In 2003, Curvve released remixes of Jody Watley's "Looking for a New Love", which rose to #13 on the US billboard dance charts, followed by Vinny Troia's own single "Flow", with Jaidene Veda (2006), which reached #24 on the top Billboard Dance Songs chart. In 2007, Curvve released "One Day My Love" by N'Dea Davenport, which rose to #10 on US Dance chart.

Troia's second single, "Do For Love" featuring Jaidene Veda and with remix by Dave Aude, reached #40 on the US top billboard dance charts in 2010.

=== Cybersecurity ===
Troia serves as owner and CEO of Shadow Nexus, and Night Lion Security, cyber-security firms based in the US.

In 2018, Troia found a data leak of nearly 340 million detailed records about individual people available on a publicly accessible server of Exactis.

In 2019, he found a data breach in People Data Labs where records of personal data, including email addresses, employers, locations, job titles, names, phone numbers and social media profiles of 1.2 billion people were exposed.

In July 2020, Data Viper, a threat intelligence platform operated by Vinny Troia, was reportedly compromised. The site claimed to host over 8,200 datasets linked to various data breaches, was described by Troia as a deliberate honeypot designed to track and identify individuals in connection with investigations referenced in Troia's book and published works.

In August 2020, Troia wrote a report on the underground cybercrime economy built on the stealing of reselling of video game passwords. The white paper outlines the process by which hackers make money by stealing and reselling Fortnite video game cosmetics, some making nearly a million dollars per year.

In November 2021, hacker Pompompurin, admin of the Dark Web data sharing forum BreachForums, publicly harassed Troia by hacking into the FBI email servers and sending hundreds of thousands of emails to people accusing him of being a part of The Dark Overlord hacking group.
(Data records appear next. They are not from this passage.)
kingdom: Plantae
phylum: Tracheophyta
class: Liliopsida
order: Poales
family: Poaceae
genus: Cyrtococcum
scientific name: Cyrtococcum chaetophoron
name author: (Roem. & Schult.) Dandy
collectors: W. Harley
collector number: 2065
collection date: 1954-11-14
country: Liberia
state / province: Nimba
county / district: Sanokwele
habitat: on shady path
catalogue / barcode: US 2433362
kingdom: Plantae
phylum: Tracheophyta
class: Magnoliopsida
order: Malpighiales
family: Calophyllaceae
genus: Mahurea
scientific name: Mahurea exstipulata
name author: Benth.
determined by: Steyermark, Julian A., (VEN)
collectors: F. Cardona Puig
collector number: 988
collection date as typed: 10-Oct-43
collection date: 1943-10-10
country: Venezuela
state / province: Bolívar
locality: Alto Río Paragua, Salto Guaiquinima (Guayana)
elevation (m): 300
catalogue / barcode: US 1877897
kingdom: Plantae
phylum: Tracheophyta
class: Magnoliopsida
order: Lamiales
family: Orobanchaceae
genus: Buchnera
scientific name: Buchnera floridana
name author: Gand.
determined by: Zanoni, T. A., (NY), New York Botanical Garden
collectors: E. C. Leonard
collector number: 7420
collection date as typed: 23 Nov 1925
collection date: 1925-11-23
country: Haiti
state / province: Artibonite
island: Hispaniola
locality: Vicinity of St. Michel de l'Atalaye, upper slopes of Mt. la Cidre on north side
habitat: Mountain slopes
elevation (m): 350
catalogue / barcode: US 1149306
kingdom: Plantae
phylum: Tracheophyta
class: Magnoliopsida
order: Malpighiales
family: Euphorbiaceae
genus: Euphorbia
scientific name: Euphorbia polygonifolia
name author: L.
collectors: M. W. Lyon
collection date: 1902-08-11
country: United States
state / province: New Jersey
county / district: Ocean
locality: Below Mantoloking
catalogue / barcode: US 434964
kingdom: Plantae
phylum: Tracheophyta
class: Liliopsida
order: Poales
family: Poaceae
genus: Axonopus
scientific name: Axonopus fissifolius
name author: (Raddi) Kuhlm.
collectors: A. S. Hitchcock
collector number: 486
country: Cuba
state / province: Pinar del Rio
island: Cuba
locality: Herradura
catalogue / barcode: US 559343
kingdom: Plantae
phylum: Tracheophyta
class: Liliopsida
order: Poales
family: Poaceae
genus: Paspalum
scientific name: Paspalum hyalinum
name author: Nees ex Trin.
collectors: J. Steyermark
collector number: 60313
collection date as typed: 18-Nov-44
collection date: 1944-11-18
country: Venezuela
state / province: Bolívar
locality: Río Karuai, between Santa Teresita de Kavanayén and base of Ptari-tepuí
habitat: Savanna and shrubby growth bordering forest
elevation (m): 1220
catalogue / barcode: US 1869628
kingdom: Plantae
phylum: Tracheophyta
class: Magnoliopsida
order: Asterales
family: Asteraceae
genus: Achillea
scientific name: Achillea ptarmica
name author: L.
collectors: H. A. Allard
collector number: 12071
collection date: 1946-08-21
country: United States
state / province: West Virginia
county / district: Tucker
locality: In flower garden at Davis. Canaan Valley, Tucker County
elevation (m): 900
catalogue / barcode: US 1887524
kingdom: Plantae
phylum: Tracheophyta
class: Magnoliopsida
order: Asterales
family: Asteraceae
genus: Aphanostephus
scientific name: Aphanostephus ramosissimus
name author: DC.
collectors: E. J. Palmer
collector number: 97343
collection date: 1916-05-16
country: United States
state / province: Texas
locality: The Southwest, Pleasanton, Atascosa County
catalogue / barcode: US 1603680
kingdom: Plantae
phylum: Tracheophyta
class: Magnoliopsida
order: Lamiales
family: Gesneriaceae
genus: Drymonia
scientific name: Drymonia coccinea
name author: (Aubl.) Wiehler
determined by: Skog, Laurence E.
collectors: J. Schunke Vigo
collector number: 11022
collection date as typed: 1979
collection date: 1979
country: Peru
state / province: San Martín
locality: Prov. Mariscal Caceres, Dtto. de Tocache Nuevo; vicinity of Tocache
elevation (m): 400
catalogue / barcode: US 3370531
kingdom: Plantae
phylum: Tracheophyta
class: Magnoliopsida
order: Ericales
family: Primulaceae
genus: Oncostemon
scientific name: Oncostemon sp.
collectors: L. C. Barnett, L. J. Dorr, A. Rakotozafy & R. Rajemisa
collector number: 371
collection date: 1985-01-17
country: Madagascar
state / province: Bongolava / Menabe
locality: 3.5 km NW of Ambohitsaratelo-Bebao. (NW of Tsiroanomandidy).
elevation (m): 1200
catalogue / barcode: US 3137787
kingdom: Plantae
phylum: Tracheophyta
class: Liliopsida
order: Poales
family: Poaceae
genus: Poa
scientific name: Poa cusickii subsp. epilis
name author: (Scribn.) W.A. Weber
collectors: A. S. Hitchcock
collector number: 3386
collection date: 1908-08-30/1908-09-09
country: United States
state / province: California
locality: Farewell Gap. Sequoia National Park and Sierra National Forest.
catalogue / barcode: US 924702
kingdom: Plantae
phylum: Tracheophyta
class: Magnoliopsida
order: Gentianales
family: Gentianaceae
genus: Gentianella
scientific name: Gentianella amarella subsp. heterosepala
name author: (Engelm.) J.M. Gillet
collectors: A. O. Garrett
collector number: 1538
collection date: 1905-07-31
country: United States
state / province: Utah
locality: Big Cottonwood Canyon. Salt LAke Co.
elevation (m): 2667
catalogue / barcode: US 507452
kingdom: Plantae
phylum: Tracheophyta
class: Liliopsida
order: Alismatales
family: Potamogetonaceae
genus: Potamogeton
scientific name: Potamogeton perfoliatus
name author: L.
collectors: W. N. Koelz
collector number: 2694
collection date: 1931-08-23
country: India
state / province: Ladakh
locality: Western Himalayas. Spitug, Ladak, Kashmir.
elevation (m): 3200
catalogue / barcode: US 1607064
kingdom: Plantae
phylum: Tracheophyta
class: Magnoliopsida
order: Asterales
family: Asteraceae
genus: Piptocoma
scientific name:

In addition, Troia claimed that they had previously performed a DDoS attack one of Troia's websites and also hacked the National Center for Missing & Exploited Children's blog to create a fake blog post about him.

==== Notable investigations ====
Troia was referenced as an intermediary (Individual-1) in a U.S. arrest warrant for Alexander “Connor” Moucka (aka “Catist” and “Judische”) in connection with the discovery of the Snowflake and AT&T data breaches. Media accounts also describe Troia's involvement under the alias “Reddington” in discussions surrounding ransom demands linked to the breaches, including a payment by AT&T.

Troia also conducted investigative research into the hacking groups The Dark Overlord and ShinyHunters. This work was detailed in his 2021 book Hunting Cyber Criminals, which examined the groups’ operations, methods, and impact. In addition to the book, Troia published a detailed investigative report analyzing the groups’ activities and affiliations.

==Publications==
In 2025, Troia authored Grey Area: A Dark Web OSINT Field Guide. In 2021, Troia authored the book "Hunting Cyber Criminals: A Hacker’s Guide to Online Intelligence Gathering Tools and Techniques" (Wiley Books), which illustrates various investigative tools and techniques used to track down and investigate cybercriminals using Open Source Intelligence (OSINT) gathering tools and techniques.